◆ Exercise A
Please answer these questions from the commit page for the stochastic_muzero_policy fix, marking each answer with the same numeral:
(i) Which issue number does the commit say it fixes?
(ii) How many changed files does the commit report?
(iii) After the change, what does the docstring say chance_recurrent_fn returns?
◆ Exercise B
Extend the stochastic_muzero_policy commit diff, picking up after its last line.

*** Source extract ***

Fix a shape error in stochastic_muzero_policy (thanks Evan Walters).

Fixes #37 PiperOrigin-RevId: 505342675
google-deepmind · Jan 28, 2023 · 577fc77 · 577fc77
1 parent 6b827d2
commit 577fc77
Show file tree

Hide file tree

Showing 2 changed files with 15 additions and 11 deletions.
diff --git a/mctx/_src/policies.py b/mctx/_src/policies.py
@@ -265,11 +265,11 @@ def stochastic_muzero_policy(
     decision_recurrent_fn: a callable to be called on the leaf decision nodes
       and unvisited actions retrieved by the simulation step, which takes as
       args `(params, rng_key, action, state_embedding)` and returns a
-      `DecisionRecurrentFnOutput`.
+      `(DecisionRecurrentFnOutput, afterstate_embedding)`.
     chance_recurrent_fn:  a callable to be called on the leaf chance nodes and
       unvisited actions retrieved by the simulation step, which takes as args
       `(params, rng_key, action, afterstate_embedding)` and returns a
-      `ChanceRecurrentFnOutput`.
+      `(ChanceRecurrentFnOutput, state_embedding)`.
     num_simulations: the number of simulations.
     num_actions: number of environment actions.

*** End of Source extract ***
*** Information provided ***

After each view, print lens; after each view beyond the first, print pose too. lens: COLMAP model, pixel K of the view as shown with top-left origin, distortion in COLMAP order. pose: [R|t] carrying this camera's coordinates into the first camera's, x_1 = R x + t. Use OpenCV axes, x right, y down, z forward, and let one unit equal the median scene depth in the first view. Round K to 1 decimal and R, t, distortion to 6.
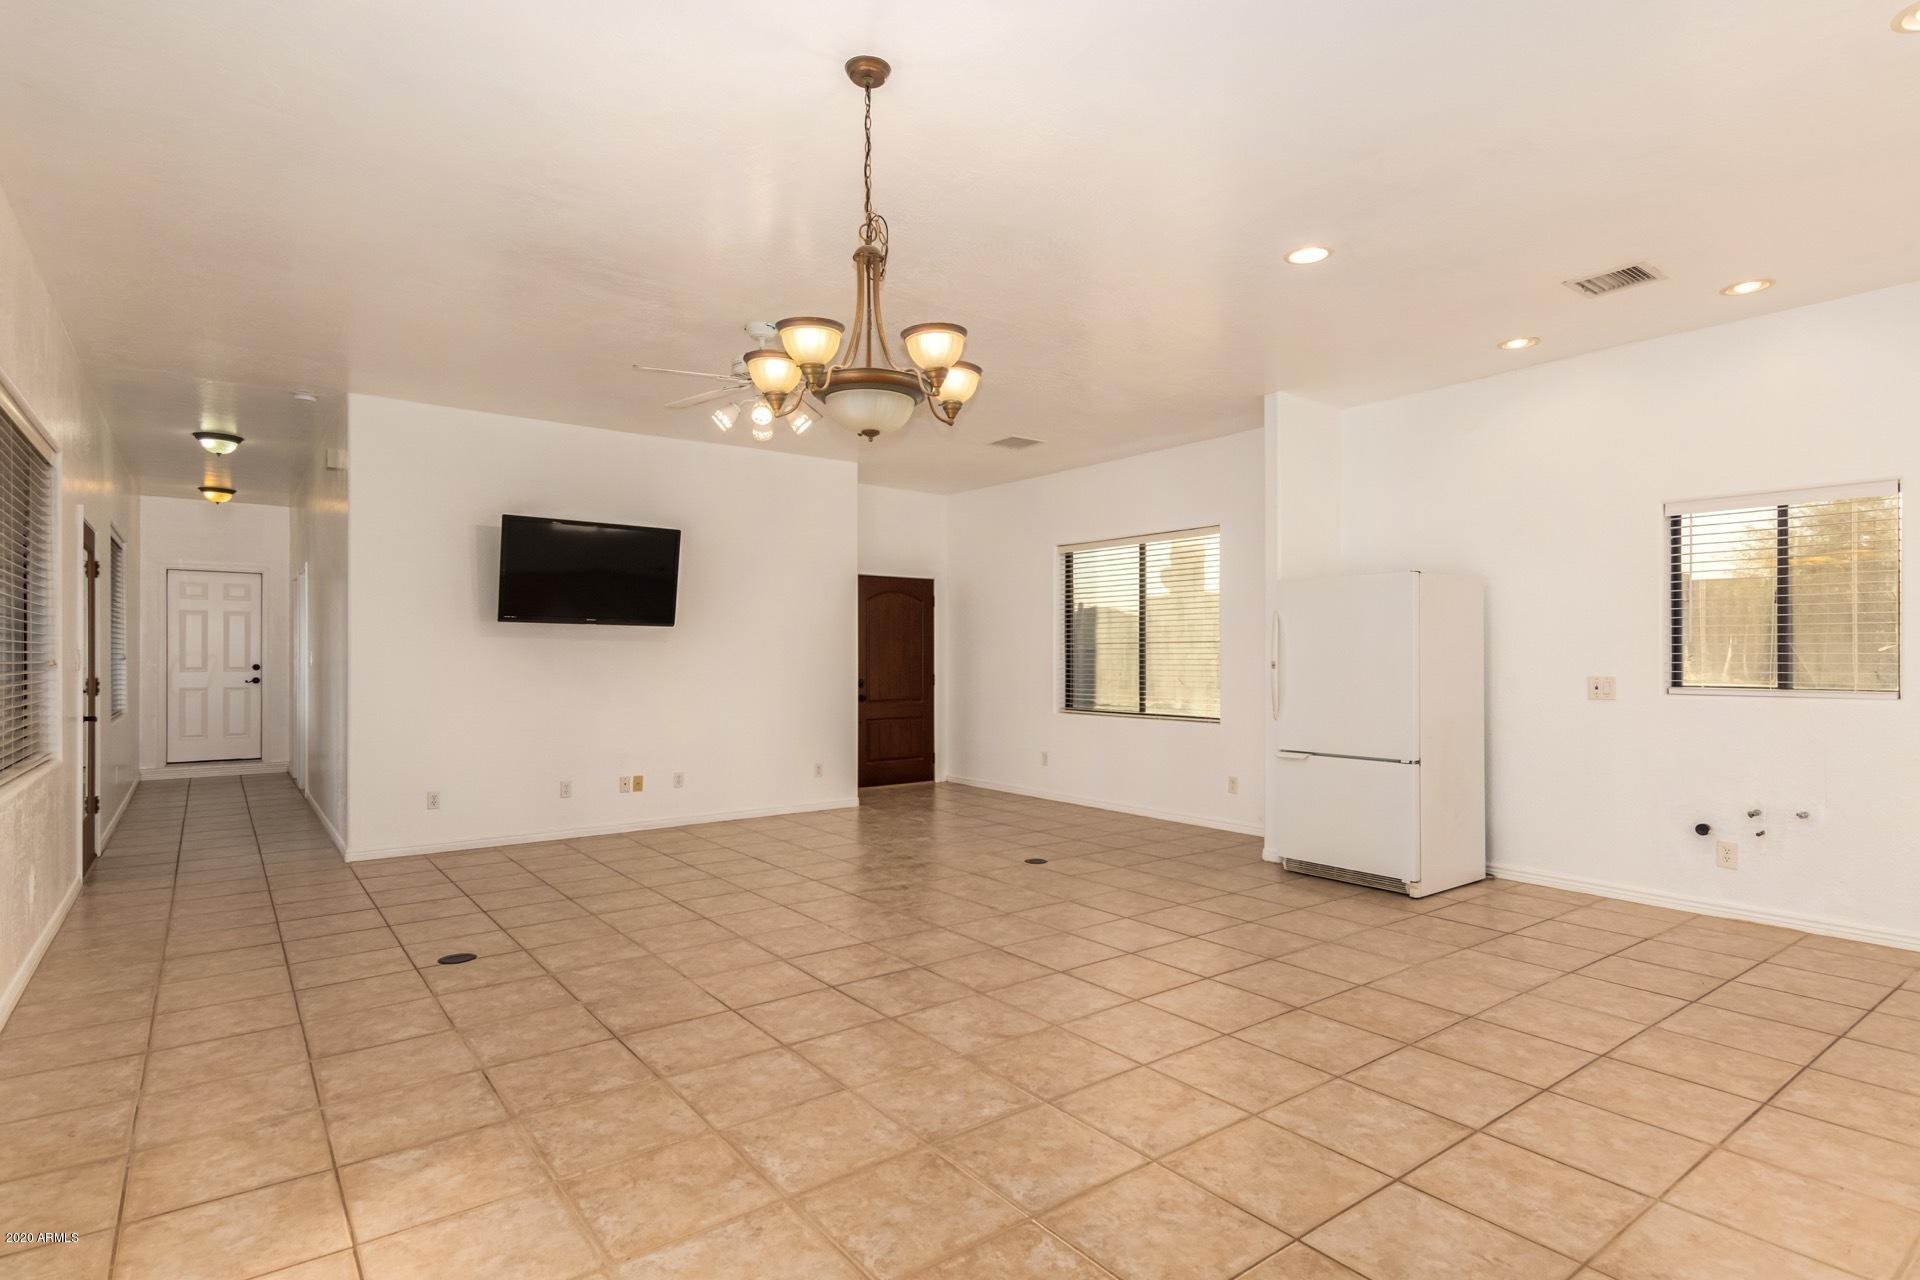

*** End of Information provided ***

◆ Exercise output A
(i) #37
(ii) 2
(iii) `(ChanceRecurrentFnOutput, state_embedding)`

◆ Exercise output B
     num_chance_outcomes: number of chance outcomes following an afterstate.
@@ -471,7 +471,7 @@ def stochastic_recurrent_fn(
         is_decision_node=jnp.logical_not(state.is_decision_node))
 
     def _broadcast_where(decision_leaf, chance_leaf):
-      extra_dims = [1] * (len(decision_leaf) - 1)
+      extra_dims = [1] * (len(decision_leaf.shape) - 1)
       expanded_is_decision = jnp.reshape(state.is_decision_node,
                                          [-1] + extra_dims)
       return jnp.where(

diff --git a/mctx/_src/tests/policies_test.py b/mctx/_src/tests/policies_test.py
@@ -42,26 +42,28 @@ def recurrent_fn(params, rng_key, action, embedding):
 def _make_bandit_decision_and_chance_fns(rewards, num_chance_outcomes):
 
   def decision_recurrent_fn(params, rng_key, action, embedding):
-    del params, rng_key, embedding
+    del params, rng_key
     batch_size = action.shape[0]
     reward = rewards[jnp.arange(batch_size), action]
     dummy_chance_logits = jnp.full([batch_size, num_chance_outcomes],
                                    -jnp.inf).at[:, 0].set(1.0)
+    afterstate_embedding = (action, embedding)
     return mctx.DecisionRecurrentFnOutput(
         chance_logits=dummy_chance_logits,
-        afterstate_value=jnp.zeros_like(reward)), (action)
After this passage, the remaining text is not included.